The beautiful thing is that the code is so damn simple

package com.auvik.util

import java.util.concurrent.atomic.AtomicReference

import scala.annotation.tailrec
import scala.concurrent.{ ExecutionContext, Future, Promise }
import scala.util.Try

/**
 * Queues the operations to run in sequence, regardless of the nature of
 * the underlying threadpool.
 */
class SequentialExecutionContext private (ec: ExecutionContext) extends ExecutionContext {
  // Rather than use a traditional "queue", we're going to use a chain of Futures instead.
  // I'm not 100% happy with this, but it does simplify the example tremendously
  val queue = new AtomicReference[Future[Unit]](Future.successful(()))

  /**
   * The execute method is the goal method of the EC.  The implementation ensures that
   * sequentialism is maintained.
   */
  def execute(runnable: Runnable): Unit = {
    // Normally you would see chaining of Futures using a combinator, such as `flatMap`,
    // but that would just create a memory leak.  Every composed Future has a handle to
    // that which it is composed of.  To eliminate that, we compose against another
    // Future that we obtain from this promise.
    val p = Promise[Unit]()

    @tailrec
    def add(): Future[_] = {
      val tail = queue.get()

      // Simple replacement of the head of the queue
      if (!queue.compareAndSet(tail, p.future)) {
        add()
      } else {
        tail
      }
    }

    // Here's the sequentialism.  The 'current' Future must first complete, and then we
    // will execute that which we were given to do in the first place.  The "future"
    // here really does take on the role of a queue
    add().onComplete(_  p.complete(Try(runnable.run())))(ec)
  }

  /**
   * yeah, yeah... whatever.
   */
  def reportFailure(cause: Throwable): Unit = ec.reportFailure(cause)
}

object SequentialExecutionContext {
  /**
   * Simple factory method to make construction of the SeqEC simpler
   */
  def apply(ec: ExecutionContext) = new SequentialExecutionContext(ec)
}

The code is really, really simple. In fact, the part that I don't like about it is really the longest part of the code. This guy just loves to use Futures like this, and I'm not a huge fan. The only reasons are just practical, not esoteric:

  • It's not obvious what's going on. You figure out how the queue works only by looking at it really hard.
  • It's a memory leak. There's no way to really tell how much is there, and if something takes forever to complete, you'll just keep queueing things up in ignorance.

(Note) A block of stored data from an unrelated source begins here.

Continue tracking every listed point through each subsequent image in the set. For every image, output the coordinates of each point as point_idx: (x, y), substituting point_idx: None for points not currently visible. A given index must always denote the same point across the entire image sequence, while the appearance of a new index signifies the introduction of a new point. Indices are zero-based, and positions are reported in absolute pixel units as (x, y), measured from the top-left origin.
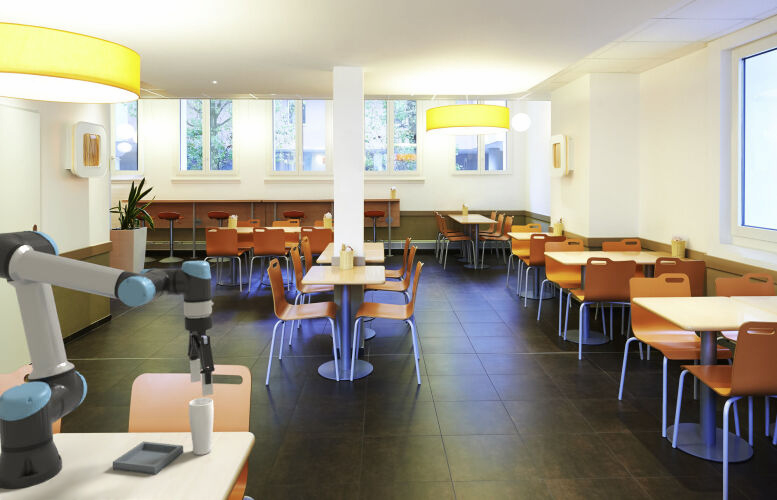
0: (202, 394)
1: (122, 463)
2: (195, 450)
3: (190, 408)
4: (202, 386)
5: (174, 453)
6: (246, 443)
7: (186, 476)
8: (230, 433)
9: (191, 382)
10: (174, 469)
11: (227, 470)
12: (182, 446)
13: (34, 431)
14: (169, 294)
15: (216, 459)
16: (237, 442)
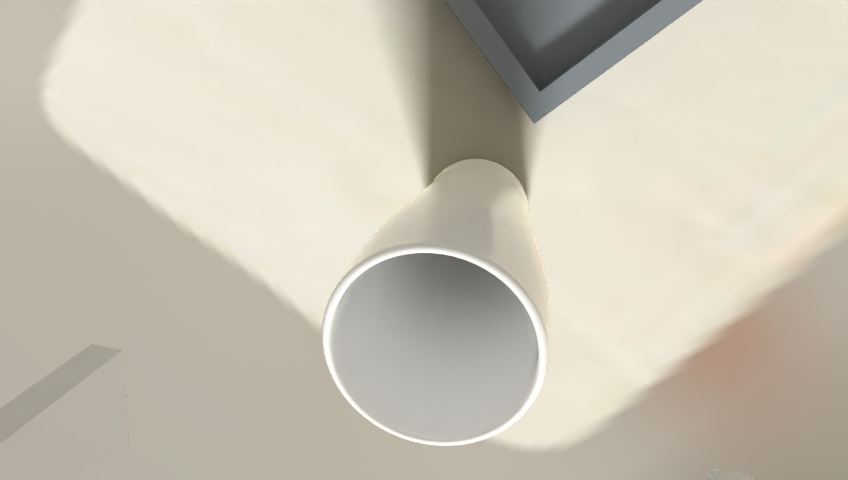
0: (112, 354)
1: None
2: (453, 165)
3: (419, 230)
4: (10, 417)
5: (479, 46)
6: None
7: (254, 31)
8: (591, 402)
9: (714, 469)
10: (366, 4)
11: (211, 211)
12: (531, 117)
13: None
14: None
15: (345, 221)
16: None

I'm a fan of clarity, so the first point is important, but the second point is more important for me. I really want to know how much is in there. It's stuff like this that can bring complex systems down without really knowing what's going on, and I very much like to avoid it.

But the details of the queue aren't important! What's important is that it's all done with the ExecutionContext.

Usage

Let's say you've got a pre-existing EC out there that is intended for handling blocking JDBC calls. For a given table, you'd like to ensure that the usage of that pool is sequential. All you have to do is wrap the pre-existing EC in this new EC.

class SomeTable(tableName: String) extends DatabaseTableThingy {
  // this was defined in the DatabaseTableThingy trait
  //    def databaseExecutionContext: ExecutionContext = someCahcedThreadPoolEC()

  implicit val mySeqEC = SequentialExecutionContext(databaseExecutionContext)

  def createRow(key: ID, row: Row): Future[Result] = Future {
    // do some database thingy
  }

  def updateRow(key: ID, newRow: Row): Future[Result] = Future {
    // do some database thingy
  }

  // etc...
}

The construction of the Future pulls in the implicit EC that we defined earlier. All the code that would normally use the "database" EC, now still uses that same EC but in a sequential manner.

The Bottom Line

It's all just ExecutionContexts! This isn't the first time I've seen someone make a clever use out of the EC, and unfortunately, it's never been me that does it. One of these days I'll not only recognize the beauty of that abstraction, but I'll actually wield it myself.